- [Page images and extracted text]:
========================================

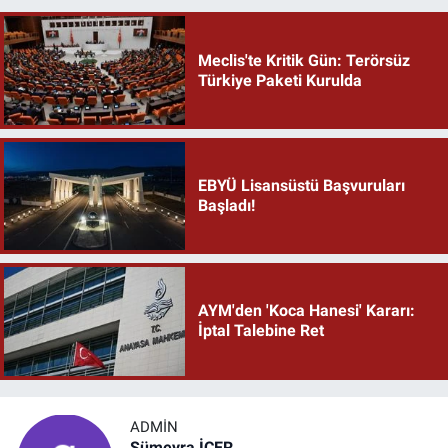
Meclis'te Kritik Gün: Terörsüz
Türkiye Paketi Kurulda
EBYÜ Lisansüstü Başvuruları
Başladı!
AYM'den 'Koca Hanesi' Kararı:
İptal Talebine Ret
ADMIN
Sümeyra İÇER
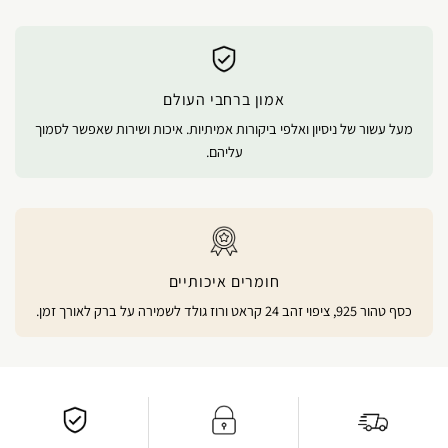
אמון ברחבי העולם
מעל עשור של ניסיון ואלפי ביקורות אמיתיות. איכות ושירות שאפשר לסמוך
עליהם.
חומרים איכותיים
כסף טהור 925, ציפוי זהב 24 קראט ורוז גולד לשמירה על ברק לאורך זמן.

========================================

- [Required action]:
Return all records exactly as they stand above, except for pictures.

- [Task result]:
Meclis'te Kritik Gün: Terörsüz
Türkiye Paketi Kurulda
EBYÜ Lisansüstü Başvuruları
Başladı!
AYM'den 'Koca Hanesi' Kararı:
İptal Talebine Ret
ADMIN
Sümeyra İÇER
אמון ברחבי העולם
מעל עשור של ניסיון ואלפי ביקורות אמיתיות. איכות ושירות שאפשר לסמוך
עליהם.
חומרים איכותיים
כסף טהור 925, ציפוי זהב 24 קראט ורוז גולד לשמירה על ברק לאורך זמן.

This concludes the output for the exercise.